Todos los atardeceres las tres sobrinas de Abilio se encontraban en la puerta de su tío. Patronio, un gozque escuchimizado con pelo de oveja, ladraba para anunciar la llegada de las niñas. En aquella casa siempre olía a serrín. Abilio tarazaba la madera y construía casitas para que anidaran los pájaros.

Las tres sobrinas solían sentarse en el borde del escaño.

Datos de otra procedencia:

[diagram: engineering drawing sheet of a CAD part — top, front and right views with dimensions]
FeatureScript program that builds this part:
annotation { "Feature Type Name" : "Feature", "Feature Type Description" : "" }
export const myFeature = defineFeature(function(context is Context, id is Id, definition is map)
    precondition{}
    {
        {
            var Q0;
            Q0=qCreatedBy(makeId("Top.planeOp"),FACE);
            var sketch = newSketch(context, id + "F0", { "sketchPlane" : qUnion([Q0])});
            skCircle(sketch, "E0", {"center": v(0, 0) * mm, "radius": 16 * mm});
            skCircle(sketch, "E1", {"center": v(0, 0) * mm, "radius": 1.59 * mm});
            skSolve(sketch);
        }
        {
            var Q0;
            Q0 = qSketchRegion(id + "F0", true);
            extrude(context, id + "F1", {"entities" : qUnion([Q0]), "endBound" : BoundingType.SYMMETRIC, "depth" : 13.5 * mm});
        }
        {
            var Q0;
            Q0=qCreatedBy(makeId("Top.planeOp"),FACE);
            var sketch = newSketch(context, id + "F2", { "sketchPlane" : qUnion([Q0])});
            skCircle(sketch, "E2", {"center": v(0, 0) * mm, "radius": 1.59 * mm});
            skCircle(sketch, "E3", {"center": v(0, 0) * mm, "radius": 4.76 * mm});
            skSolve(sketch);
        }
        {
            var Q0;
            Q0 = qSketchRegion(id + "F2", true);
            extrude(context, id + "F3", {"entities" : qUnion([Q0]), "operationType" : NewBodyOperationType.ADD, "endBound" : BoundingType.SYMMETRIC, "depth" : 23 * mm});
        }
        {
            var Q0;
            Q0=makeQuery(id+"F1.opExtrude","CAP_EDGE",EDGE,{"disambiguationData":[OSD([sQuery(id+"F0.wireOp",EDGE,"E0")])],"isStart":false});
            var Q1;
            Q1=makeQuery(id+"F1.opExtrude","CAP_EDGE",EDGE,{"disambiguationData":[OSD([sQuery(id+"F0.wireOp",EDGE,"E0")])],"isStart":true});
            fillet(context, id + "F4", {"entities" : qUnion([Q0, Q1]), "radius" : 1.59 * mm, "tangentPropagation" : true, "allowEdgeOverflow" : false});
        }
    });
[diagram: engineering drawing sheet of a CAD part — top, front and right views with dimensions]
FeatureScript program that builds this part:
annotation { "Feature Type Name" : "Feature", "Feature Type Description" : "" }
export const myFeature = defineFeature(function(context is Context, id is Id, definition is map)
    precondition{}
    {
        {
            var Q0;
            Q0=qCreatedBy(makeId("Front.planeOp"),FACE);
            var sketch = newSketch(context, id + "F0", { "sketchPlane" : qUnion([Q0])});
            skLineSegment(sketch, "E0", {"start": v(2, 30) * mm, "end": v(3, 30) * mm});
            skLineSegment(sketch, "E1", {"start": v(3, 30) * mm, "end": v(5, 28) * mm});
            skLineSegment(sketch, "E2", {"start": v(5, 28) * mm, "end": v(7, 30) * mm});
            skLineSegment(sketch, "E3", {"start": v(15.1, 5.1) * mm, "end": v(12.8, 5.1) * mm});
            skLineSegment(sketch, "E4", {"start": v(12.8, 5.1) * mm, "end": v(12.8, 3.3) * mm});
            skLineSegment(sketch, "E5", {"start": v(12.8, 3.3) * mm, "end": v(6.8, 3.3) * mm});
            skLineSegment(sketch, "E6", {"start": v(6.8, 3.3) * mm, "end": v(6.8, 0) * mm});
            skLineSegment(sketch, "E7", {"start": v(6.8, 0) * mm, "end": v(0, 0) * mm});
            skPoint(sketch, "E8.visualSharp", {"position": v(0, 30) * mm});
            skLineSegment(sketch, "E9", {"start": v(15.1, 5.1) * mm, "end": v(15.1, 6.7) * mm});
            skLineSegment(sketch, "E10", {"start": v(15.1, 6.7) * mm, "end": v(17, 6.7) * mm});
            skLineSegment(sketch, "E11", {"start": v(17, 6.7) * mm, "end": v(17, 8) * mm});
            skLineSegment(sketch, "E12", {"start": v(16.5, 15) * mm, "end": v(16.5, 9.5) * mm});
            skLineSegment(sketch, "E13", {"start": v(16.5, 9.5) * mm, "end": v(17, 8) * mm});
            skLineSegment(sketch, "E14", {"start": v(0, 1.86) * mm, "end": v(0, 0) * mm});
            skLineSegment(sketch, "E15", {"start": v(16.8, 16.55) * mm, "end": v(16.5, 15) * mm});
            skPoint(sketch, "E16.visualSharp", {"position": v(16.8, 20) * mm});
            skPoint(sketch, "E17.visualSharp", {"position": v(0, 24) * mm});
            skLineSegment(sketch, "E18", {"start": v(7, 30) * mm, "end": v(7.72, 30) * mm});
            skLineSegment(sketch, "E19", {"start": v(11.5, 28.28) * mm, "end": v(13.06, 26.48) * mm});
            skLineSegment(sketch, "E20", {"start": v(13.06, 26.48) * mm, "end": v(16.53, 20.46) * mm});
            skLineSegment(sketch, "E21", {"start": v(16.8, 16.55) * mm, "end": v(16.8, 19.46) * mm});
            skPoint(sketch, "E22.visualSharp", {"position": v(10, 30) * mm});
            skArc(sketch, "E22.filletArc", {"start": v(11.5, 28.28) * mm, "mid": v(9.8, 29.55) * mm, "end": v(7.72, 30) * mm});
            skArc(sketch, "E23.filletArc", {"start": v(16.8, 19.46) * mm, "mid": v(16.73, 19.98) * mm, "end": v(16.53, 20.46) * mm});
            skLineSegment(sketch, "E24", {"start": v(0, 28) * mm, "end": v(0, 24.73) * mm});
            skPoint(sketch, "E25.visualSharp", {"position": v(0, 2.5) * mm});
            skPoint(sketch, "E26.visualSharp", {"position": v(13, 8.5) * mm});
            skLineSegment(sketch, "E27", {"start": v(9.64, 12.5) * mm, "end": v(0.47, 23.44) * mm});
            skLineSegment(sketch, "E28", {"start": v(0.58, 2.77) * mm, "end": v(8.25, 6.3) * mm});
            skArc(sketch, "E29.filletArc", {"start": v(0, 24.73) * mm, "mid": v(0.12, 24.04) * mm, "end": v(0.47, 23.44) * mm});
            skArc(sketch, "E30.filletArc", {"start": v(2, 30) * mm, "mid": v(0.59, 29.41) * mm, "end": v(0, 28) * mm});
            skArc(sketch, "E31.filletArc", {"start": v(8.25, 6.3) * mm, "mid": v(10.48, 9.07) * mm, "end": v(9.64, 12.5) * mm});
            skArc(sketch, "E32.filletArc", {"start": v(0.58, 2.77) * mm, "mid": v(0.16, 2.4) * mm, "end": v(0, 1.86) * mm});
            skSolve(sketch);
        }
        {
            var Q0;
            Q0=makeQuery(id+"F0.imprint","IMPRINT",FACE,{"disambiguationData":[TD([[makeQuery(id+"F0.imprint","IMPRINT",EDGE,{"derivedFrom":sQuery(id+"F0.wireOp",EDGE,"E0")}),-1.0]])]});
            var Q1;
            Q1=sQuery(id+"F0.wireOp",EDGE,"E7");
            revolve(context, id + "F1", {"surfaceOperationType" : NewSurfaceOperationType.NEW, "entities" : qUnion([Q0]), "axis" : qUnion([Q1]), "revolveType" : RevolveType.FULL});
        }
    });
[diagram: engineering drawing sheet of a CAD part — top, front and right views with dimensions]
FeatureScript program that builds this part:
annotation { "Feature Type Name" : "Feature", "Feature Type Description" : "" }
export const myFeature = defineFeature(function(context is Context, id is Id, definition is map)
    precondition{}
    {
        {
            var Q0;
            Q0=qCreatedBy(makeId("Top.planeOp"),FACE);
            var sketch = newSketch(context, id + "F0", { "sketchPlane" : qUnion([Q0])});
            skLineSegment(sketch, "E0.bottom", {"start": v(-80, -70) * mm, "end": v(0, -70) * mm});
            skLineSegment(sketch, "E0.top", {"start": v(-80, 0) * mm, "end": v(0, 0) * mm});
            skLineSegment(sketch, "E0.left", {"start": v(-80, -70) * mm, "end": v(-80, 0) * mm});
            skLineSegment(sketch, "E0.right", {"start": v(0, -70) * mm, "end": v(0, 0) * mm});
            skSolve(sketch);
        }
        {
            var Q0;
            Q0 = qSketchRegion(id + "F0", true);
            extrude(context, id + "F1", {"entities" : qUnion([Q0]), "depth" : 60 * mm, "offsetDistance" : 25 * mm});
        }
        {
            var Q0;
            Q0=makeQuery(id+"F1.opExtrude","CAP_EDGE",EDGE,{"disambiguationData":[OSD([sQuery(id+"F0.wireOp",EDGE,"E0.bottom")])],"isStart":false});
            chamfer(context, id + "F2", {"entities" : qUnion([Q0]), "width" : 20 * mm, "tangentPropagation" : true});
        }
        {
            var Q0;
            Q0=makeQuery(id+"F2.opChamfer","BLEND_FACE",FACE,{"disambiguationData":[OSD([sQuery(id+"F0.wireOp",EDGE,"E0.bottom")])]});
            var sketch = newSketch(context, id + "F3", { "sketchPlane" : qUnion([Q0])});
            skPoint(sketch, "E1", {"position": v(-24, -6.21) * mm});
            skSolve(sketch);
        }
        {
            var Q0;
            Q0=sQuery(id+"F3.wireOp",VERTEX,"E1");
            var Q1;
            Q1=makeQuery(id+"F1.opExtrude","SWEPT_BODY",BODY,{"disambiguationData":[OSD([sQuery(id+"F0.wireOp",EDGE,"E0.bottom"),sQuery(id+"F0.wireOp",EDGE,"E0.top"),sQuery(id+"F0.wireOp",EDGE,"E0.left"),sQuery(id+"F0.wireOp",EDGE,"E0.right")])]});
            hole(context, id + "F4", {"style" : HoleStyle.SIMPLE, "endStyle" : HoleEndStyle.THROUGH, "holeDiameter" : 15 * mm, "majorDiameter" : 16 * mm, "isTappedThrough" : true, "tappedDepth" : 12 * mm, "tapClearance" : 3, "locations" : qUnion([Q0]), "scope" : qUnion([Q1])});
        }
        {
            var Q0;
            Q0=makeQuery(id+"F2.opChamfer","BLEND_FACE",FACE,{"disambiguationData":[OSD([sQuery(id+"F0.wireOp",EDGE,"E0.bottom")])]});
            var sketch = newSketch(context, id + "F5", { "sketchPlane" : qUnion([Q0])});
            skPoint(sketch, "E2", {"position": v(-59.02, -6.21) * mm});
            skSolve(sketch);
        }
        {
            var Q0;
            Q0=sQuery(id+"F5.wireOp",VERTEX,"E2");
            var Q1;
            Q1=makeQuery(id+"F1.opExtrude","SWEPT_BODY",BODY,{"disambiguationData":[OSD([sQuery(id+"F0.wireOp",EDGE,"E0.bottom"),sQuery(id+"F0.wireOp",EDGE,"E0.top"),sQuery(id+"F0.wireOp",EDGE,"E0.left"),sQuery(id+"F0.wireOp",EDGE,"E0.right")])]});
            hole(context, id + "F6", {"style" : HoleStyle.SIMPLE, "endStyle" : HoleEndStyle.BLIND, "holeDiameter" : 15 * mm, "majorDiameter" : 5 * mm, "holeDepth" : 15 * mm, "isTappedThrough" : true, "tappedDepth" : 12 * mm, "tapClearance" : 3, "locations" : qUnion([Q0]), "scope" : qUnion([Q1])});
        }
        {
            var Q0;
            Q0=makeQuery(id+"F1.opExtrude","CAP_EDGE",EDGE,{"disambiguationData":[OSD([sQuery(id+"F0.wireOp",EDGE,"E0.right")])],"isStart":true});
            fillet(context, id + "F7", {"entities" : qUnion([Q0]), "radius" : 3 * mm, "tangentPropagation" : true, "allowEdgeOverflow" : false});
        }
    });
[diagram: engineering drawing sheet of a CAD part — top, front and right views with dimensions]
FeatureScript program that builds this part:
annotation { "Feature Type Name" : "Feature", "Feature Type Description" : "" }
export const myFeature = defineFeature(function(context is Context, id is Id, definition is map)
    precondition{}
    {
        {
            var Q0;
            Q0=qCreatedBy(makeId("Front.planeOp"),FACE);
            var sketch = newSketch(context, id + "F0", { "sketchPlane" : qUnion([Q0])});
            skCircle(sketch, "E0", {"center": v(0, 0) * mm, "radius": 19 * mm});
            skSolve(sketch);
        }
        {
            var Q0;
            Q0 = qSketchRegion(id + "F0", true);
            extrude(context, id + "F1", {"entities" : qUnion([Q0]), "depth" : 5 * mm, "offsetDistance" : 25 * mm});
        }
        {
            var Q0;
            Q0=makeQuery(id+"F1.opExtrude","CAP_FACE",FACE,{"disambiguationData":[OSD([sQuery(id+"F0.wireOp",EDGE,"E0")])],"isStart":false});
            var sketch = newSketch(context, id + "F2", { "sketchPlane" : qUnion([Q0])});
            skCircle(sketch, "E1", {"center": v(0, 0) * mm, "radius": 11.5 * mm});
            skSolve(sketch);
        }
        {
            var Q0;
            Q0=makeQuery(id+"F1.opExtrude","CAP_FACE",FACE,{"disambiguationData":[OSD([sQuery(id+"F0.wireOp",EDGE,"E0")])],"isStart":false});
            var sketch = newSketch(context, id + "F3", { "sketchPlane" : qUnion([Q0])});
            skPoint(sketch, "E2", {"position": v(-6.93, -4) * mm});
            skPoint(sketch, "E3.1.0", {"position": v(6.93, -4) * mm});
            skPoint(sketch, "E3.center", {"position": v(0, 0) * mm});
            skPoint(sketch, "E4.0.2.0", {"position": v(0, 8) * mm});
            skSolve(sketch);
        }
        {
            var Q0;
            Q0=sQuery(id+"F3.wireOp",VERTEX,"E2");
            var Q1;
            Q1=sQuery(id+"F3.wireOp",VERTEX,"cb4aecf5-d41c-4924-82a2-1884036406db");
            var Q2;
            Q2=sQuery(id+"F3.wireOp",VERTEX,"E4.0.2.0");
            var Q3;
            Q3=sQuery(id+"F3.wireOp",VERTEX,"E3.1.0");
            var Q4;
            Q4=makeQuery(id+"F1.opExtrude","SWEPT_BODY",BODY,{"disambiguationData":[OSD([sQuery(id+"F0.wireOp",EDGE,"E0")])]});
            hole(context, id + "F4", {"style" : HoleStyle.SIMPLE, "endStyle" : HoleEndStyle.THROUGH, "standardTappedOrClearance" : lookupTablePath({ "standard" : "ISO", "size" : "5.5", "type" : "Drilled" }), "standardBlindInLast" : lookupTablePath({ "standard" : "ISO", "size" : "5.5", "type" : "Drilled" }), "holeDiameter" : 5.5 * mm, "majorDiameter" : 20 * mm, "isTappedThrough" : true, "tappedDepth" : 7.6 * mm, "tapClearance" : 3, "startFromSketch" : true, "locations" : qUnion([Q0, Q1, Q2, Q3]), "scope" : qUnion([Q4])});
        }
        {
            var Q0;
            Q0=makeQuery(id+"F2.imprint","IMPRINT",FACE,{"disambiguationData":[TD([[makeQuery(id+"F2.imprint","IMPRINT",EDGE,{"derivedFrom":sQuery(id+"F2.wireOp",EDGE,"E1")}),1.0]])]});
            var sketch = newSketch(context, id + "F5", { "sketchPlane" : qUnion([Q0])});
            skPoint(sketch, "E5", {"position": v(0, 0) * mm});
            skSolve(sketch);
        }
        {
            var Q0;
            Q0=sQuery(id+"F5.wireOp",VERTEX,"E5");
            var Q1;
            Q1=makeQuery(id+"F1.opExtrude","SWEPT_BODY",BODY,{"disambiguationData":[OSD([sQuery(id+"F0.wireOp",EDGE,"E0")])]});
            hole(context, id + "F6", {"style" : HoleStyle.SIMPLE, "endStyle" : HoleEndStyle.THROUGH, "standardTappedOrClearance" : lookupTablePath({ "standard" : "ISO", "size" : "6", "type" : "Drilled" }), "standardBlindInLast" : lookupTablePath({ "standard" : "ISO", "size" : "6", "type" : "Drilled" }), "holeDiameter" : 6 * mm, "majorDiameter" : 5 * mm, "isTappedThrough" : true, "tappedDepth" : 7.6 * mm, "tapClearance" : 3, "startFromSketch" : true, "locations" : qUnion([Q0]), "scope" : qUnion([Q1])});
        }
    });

Su tío les repartía floretas y perrunillas antes de acomodarse en un tajo de cerezo y empezar con la conseja. No necesitaba leer. Todo estaba bien guardado en su memoria.  

—Tío, cuéntanos otra vez la de La cierva tuerta —pedía la más pequeña.

—Hoy toca la del Lobo con la piel de cordero. Veréis que engañar a los demás no trae nada bueno.

Después de escuchar aquellos cuentos las muchachas volaban como águilas, corrían como ratones y cantaban como las cigarras en verano.

Pasaron los años y Abilio comenzó a leerles en voz alta algunos libros de los muchos que amontonaba en su habitación.

Llegó un invierno en el que al hombre le pesaban los zapatos y le costaba abrocharse las chaquetas. Una noche oyó el andar sigiloso de la parca y los aullidos lastimeros de Patronio. Le temblaron las manos y las letras se movieron como hormigas. Mientras notaba que se iba sumergiendo en un estanque del que no volvería a salir, templó su voz y leyó su última frase:

«Y, con amargo pesar nuestro, el valiente caballero murió con una sonrisa y en silencio».